Su Bibbiano, come ogni lettore ha avuto modo di verificare, abbiamo scritto pochissimo perché qui da noi si segue la regola aurea del garantismo, sempre e comunque. E dunque cerchiamo sempre di scrivere e giudicare senza farci trascinare troppo dalle emozioni e dalla indignazione. Però due cose si possono dire. Uno: usare Bibbiano per buttare via il bambino con l’acqua sporca è una scemenza. Esistono storie, realtà, famiglie, associazioni straordinarie, come Izzo stesso testimonia. Quando sentiamo qualche politico dire che «bisogna fare piazza pulita», noi rabbrividiamo.

————————

Esercizi da svolgere:
**a.** Indica quante righe dei record contengono la stringa "einem", tenendo conto di maiuscole e minuscole. Scrivi soltanto il numero.
**b.** Per favore, prosegui il testo su Bibbiano a partire dalla sua ultima frase.
Il testo e i record sono materiali distinti.

————————

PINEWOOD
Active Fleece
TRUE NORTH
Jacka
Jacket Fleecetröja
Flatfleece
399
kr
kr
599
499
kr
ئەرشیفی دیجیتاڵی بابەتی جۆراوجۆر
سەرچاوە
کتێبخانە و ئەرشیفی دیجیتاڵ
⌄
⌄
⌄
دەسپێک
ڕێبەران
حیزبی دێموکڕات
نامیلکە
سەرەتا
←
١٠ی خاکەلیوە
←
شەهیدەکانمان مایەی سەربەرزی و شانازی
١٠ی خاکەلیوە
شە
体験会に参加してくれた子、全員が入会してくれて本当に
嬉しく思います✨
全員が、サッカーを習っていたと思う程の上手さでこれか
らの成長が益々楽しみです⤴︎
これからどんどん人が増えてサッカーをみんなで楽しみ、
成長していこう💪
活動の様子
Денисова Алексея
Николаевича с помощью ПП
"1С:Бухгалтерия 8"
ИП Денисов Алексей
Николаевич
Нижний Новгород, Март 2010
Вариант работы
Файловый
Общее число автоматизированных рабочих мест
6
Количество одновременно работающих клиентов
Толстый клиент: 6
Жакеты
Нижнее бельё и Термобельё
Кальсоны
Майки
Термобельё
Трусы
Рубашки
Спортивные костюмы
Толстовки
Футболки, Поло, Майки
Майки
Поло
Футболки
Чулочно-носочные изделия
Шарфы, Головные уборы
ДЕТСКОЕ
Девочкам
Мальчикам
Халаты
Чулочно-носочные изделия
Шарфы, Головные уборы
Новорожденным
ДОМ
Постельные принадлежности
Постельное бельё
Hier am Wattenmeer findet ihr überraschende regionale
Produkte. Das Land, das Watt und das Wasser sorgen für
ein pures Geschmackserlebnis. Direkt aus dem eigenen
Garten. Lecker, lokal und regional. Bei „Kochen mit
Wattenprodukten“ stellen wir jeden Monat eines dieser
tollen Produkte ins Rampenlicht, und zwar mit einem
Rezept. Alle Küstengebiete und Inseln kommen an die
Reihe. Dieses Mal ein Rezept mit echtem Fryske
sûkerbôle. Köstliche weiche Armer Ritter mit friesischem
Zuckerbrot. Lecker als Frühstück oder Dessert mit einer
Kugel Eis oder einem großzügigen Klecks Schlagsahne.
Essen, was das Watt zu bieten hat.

————————

Risposte per esercizio:
**a.** 2

**b.**
Al tempo stesso, che qualcosa a Bibbiano sia da chiarire, ci pare evidente. Innanzitutto perché, a parte certe esagerazioni, lì c’è stato un modus operandi (e pure certe persone) che ci hanno ricordato il caso dei presunti pedofili della Bassa Modenese. In secondo luogo, come ha notato anche il vescovo Camisasca, esistono situazioni che testimoniano un abuso di potere ideologico da parte di certe assistenti sociali e di certi magistrati contro l’istituto della famiglia. Dunque che certe situazioni siano chiarite e corrette (e, se necessario, punite) è a garanzia anche del buono che tanti fanno nella campo dell’adozione.